*Dataset entries:*
# # # # #
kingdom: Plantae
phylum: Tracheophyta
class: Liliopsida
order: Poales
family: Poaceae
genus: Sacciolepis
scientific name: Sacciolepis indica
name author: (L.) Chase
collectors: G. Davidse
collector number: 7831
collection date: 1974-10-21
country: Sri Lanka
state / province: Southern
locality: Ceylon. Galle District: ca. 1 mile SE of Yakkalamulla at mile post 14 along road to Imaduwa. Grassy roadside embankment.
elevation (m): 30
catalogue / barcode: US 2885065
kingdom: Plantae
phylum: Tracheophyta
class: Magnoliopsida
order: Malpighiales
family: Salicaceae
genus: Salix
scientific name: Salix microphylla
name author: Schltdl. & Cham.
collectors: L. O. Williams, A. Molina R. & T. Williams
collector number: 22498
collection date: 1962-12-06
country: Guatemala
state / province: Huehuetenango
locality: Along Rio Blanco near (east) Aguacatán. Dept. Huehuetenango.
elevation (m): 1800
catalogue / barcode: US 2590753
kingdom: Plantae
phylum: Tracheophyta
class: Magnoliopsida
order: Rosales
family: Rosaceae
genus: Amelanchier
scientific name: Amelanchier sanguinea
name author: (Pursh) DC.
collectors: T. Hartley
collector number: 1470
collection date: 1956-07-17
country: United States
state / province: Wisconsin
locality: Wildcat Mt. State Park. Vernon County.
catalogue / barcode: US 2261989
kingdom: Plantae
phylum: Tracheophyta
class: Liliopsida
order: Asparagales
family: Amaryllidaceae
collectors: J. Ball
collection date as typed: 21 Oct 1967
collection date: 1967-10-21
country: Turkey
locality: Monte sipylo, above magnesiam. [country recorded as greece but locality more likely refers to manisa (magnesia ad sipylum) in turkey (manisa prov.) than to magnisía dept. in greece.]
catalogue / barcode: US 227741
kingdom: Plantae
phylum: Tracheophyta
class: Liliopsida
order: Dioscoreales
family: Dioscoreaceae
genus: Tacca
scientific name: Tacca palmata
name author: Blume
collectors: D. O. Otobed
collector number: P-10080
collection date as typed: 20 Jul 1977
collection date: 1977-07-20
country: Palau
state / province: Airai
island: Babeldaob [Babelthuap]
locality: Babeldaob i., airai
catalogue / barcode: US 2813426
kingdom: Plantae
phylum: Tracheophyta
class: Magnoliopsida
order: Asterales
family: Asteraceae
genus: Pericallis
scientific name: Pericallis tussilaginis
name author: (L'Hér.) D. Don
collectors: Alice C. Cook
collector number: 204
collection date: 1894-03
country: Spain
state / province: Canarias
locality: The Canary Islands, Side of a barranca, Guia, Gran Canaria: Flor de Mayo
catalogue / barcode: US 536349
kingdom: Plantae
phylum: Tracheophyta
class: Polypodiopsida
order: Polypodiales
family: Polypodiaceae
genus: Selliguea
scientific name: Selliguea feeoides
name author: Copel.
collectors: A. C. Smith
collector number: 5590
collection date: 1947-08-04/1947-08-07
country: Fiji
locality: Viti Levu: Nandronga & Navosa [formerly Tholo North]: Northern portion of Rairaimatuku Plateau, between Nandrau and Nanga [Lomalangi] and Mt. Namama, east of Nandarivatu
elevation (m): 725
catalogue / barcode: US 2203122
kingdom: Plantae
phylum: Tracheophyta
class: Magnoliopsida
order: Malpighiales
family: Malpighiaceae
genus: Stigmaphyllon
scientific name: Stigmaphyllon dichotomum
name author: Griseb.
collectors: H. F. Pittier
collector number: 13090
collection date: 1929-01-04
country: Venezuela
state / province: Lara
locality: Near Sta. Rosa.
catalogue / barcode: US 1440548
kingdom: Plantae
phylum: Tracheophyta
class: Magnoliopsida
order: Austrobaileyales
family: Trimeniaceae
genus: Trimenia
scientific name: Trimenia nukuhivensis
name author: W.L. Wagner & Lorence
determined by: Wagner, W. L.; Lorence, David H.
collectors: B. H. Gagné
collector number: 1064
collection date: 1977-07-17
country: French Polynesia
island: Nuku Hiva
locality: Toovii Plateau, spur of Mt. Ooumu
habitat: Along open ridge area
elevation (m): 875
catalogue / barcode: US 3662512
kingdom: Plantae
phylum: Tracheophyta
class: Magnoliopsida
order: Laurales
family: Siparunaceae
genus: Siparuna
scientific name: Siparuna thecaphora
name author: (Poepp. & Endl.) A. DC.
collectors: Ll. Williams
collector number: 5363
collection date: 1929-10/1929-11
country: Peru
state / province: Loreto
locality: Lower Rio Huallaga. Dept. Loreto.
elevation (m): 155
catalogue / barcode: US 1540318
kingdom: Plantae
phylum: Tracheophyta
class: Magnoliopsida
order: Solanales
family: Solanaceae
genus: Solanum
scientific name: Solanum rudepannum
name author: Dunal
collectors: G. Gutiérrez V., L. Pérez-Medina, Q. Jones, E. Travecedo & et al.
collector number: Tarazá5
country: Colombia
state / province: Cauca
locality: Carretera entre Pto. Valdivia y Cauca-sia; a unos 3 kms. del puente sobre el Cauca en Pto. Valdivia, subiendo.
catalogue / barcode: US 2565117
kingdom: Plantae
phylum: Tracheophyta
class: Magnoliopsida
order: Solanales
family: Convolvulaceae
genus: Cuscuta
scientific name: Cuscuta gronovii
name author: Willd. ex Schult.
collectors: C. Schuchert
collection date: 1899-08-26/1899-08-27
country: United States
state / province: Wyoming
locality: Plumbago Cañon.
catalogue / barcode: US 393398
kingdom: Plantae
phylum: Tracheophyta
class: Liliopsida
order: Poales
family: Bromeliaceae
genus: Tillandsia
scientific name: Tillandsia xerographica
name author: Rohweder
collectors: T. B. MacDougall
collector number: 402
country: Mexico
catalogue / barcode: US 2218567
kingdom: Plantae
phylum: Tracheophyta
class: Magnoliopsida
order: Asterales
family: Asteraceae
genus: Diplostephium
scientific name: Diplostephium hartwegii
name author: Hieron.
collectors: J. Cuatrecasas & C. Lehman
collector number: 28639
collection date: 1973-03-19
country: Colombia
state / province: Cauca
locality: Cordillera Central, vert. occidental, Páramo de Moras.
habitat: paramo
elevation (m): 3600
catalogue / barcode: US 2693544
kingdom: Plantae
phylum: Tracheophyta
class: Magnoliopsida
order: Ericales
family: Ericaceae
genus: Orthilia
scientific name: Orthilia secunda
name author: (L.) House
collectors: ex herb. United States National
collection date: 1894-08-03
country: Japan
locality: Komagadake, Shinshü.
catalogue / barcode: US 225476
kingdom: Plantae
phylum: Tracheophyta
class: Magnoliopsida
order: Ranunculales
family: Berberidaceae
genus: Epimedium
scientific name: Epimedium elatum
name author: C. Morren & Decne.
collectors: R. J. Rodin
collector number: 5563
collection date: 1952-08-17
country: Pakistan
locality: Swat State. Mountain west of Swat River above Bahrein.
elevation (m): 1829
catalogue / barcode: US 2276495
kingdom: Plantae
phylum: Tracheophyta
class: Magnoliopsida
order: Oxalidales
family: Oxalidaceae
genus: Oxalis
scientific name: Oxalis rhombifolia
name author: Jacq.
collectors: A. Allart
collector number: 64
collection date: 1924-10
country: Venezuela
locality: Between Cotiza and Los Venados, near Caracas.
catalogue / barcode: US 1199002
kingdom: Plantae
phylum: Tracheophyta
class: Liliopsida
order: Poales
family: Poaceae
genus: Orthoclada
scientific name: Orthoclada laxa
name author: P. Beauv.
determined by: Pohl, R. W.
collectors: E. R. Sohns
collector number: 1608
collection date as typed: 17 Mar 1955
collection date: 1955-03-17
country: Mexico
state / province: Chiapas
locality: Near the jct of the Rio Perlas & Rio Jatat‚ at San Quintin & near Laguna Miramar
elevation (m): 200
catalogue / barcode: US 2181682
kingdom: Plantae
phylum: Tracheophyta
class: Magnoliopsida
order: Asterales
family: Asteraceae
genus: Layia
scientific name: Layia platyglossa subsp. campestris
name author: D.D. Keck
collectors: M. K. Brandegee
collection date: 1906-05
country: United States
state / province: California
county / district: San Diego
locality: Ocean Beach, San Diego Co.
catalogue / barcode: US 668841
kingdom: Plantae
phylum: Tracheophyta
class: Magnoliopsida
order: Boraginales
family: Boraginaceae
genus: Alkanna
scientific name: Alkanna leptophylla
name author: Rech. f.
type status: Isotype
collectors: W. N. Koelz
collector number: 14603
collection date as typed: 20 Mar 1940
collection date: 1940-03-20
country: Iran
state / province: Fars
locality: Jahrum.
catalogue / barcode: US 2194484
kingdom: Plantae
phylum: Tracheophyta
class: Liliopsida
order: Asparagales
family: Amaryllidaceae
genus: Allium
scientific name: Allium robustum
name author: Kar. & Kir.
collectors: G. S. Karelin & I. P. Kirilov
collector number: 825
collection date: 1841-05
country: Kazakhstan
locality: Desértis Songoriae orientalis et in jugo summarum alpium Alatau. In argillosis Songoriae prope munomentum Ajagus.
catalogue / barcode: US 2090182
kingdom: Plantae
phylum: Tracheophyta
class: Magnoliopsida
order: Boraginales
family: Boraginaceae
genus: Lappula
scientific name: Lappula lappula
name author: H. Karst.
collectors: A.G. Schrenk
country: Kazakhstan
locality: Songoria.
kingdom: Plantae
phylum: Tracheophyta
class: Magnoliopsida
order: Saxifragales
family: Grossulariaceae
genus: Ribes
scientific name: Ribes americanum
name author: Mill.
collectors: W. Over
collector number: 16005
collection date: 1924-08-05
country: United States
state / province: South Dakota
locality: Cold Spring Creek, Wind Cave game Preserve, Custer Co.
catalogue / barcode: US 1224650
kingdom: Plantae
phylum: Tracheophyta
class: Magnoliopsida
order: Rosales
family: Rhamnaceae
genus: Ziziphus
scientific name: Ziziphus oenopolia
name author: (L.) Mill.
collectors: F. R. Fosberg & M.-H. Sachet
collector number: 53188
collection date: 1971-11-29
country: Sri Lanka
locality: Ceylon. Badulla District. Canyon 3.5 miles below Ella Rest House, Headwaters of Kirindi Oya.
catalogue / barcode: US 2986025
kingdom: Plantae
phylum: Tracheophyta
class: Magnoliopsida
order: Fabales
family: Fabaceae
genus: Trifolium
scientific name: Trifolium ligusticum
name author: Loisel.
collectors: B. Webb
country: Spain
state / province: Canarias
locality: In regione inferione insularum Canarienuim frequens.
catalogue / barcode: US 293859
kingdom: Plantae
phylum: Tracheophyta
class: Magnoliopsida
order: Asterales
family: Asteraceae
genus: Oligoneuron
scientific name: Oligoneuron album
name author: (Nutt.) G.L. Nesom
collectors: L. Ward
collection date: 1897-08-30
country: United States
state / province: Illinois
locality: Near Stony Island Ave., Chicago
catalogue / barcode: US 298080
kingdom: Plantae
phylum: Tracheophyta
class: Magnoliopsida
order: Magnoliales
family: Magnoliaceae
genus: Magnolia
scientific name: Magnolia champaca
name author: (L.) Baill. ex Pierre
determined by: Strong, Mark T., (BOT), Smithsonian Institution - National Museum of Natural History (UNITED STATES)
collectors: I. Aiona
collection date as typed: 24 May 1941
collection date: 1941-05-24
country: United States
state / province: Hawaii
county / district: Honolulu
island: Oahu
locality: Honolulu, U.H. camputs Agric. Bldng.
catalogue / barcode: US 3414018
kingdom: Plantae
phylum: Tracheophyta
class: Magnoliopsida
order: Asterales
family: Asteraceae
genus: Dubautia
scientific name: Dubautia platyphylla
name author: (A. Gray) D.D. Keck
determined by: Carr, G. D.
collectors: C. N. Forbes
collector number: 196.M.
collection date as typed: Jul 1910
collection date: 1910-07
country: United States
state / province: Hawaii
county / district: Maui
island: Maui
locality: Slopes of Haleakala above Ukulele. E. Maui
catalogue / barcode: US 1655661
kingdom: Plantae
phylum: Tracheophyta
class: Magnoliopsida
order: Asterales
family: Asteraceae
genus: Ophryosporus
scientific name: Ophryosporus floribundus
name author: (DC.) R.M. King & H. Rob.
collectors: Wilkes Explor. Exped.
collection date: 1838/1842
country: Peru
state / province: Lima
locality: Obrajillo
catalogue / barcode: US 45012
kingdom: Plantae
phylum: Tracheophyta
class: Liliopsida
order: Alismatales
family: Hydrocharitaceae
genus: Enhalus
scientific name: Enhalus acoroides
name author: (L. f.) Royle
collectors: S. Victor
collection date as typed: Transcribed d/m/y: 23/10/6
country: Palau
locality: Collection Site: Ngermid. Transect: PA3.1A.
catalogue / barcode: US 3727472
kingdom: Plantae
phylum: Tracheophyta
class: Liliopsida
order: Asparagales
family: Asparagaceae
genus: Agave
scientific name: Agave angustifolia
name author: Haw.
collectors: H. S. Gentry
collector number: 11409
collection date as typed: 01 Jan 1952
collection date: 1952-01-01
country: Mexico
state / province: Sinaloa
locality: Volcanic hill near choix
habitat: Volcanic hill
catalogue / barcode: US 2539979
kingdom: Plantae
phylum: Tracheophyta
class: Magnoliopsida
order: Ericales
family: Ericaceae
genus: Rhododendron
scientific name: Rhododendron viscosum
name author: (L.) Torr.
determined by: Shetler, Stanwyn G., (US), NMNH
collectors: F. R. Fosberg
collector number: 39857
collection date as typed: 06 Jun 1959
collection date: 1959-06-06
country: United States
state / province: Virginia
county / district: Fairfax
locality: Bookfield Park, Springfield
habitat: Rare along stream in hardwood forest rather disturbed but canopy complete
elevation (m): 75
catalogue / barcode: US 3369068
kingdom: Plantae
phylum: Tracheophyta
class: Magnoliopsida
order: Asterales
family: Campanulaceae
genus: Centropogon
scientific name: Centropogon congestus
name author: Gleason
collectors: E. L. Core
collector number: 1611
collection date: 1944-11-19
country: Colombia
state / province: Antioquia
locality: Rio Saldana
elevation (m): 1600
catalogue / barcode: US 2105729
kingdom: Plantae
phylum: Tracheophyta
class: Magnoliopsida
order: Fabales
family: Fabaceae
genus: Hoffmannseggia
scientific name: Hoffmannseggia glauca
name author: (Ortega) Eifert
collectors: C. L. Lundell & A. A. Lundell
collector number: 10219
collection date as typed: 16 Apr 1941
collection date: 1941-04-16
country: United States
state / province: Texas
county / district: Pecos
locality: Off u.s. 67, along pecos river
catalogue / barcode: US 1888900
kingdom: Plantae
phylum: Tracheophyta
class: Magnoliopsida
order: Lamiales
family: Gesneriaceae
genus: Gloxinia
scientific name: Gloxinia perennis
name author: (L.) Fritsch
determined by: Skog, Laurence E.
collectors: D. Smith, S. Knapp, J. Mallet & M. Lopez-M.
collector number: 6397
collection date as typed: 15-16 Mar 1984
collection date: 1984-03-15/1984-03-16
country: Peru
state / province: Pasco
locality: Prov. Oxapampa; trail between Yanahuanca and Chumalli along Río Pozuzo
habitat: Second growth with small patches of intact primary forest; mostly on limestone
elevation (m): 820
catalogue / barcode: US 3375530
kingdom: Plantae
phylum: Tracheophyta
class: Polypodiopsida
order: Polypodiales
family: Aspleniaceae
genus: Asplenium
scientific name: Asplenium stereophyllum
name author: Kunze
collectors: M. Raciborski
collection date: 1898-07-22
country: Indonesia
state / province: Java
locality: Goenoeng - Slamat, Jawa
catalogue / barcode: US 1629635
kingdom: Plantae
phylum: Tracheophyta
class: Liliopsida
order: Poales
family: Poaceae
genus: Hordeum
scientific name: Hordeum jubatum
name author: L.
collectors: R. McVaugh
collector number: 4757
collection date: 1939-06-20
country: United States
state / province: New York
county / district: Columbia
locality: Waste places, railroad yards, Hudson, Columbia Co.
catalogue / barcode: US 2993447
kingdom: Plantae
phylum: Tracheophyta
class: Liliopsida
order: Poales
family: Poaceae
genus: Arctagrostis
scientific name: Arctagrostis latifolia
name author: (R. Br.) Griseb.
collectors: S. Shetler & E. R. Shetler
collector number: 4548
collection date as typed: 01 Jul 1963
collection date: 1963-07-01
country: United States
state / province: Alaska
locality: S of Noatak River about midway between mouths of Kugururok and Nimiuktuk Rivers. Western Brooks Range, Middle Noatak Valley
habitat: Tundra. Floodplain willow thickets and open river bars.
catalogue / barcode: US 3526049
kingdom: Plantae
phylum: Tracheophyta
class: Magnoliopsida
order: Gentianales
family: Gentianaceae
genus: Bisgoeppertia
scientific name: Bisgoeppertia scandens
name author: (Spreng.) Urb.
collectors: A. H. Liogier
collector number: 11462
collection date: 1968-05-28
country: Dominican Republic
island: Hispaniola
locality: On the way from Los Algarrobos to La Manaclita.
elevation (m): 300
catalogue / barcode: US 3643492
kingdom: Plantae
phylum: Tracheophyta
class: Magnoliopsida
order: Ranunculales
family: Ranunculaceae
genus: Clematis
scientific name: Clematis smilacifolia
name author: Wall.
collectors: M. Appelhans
# # # # #
*What is asked:* Please write out everything from the line containing "family: Rosaceae" down to the line containing "scientific name: Pericallis tussilaginis" once more, swapping "collectors" for "collected by" and leaving all else as it is.

*Task output:*
family: Rosaceae
genus: Amelanchier
scientific name: Amelanchier sanguinea
name author: (Pursh) DC.
collected by: T. Hartley
collector number: 1470
collection date: 1956-07-17
country: United States
state / province: Wisconsin
locality: Wildcat Mt. State Park. Vernon County.
catalogue / barcode: US 2261989
kingdom: Plantae
phylum: Tracheophyta
class: Liliopsida
order: Asparagales
family: Amaryllidaceae
collected by: J. Ball
collection date as typed: 21 Oct 1967
collection date: 1967-10-21
country: Turkey
locality: Monte sipylo, above magnesiam. [country recorded as greece but locality more likely refers to manisa (magnesia ad sipylum) in turkey (manisa prov.) than to magnisía dept. in greece.]
catalogue / barcode: US 227741
kingdom: Plantae
phylum: Tracheophyta
class: Liliopsida
order: Dioscoreales
family: Dioscoreaceae
genus: Tacca
scientific name: Tacca palmata
name author: Blume
collected by: D. O. Otobed
collector number: P-10080
collection date as typed: 20 Jul 1977
collection date: 1977-07-20
country: Palau
state / province: Airai
island: Babeldaob [Babelthuap]
locality: Babeldaob i., airai
catalogue / barcode: US 2813426
kingdom: Plantae
phylum: Tracheophyta
class: Magnoliopsida
order: Asterales
family: Asteraceae
genus: Pericallis
scientific name: Pericallis tussilaginis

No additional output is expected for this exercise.